For young people on a path towards violence and weapon use, Ms Chiappazzo said traditional youth engagement approaches no longer cut through.
“This particular cohort of young people need so much support,” she said.
“There’s so many things going on in their lives and the traditional approaches are just not working anymore and that’s why we’re seeing this increase in violence and all these other things happening.”
BYSA’s premise is to engage with kids early through things they like – creativity, culture, arts, community, while giving them a voice in what they want from the service.
Transforming to a youth-led model, kids at the service co-design initiatives, and those who’ve turned their life around in its safety net go on to mentor other kids and co-lead programs, like Lui and Nickolas.
Even as the service struggles to secure funding, Ms Chiappazzo said the model is working and they’re seeing kids turn their lives around in six months.
“Youth service delivery often has a very traditional and tokenistic approach, so it waits until a young person is at crisis point, someone’s arrested, and then they get a case worker,” she said. “By then it’s too late.
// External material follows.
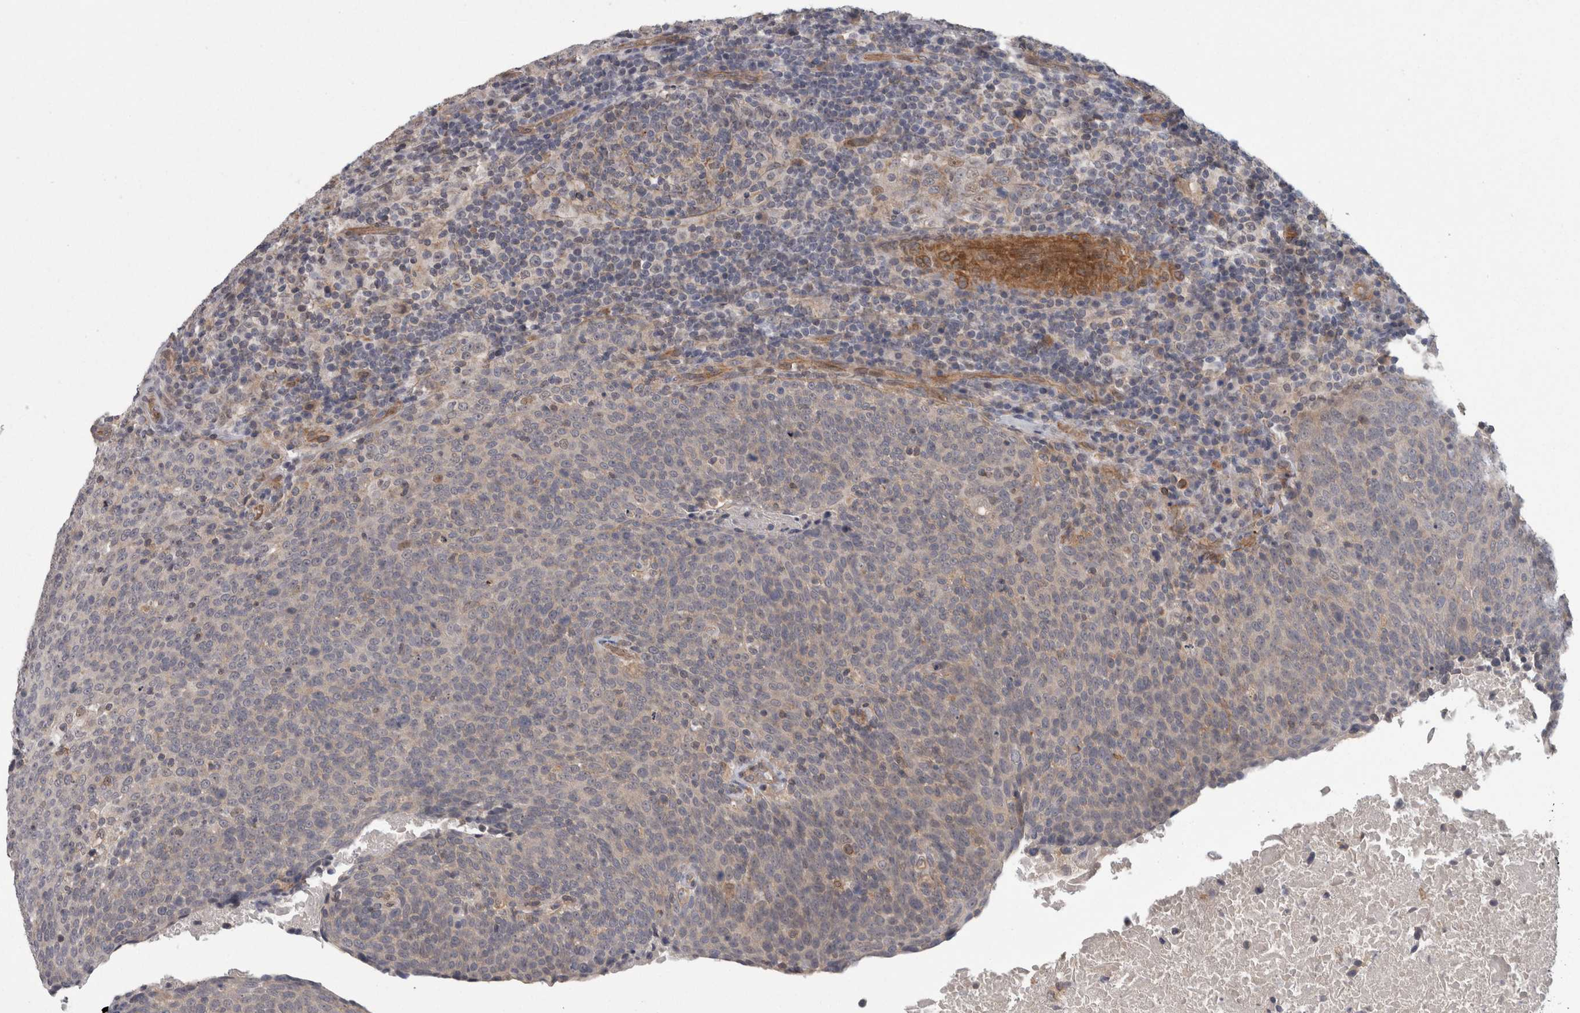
{"staining": {"intensity": "negative", "quantity": "none", "location": "none"}, "tissue": "head and neck cancer", "cell_type": "Tumor cells", "image_type": "cancer", "snomed": [{"axis": "morphology", "description": "Squamous cell carcinoma, NOS"}, {"axis": "morphology", "description": "Squamous cell carcinoma, metastatic, NOS"}, {"axis": "topography", "description": "Lymph node"}, {"axis": "topography", "description": "Head-Neck"}], "caption": "The histopathology image demonstrates no significant positivity in tumor cells of head and neck cancer (metastatic squamous cell carcinoma).", "gene": "RMDN1", "patient": {"sex": "male", "age": 62}}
We know that early intervention is better than a cure.
“The young people we work with are the most at-risk in our community, they’re disengaged, they’re not in school, they’re not working and obviously, having them access our space is crucial because, if they’re not in there, they’d be out there.
“But once they’re here, they get wrapped up in our model because that’s the model that gets them out.”
*Jay’s name has been changed to protect his identity.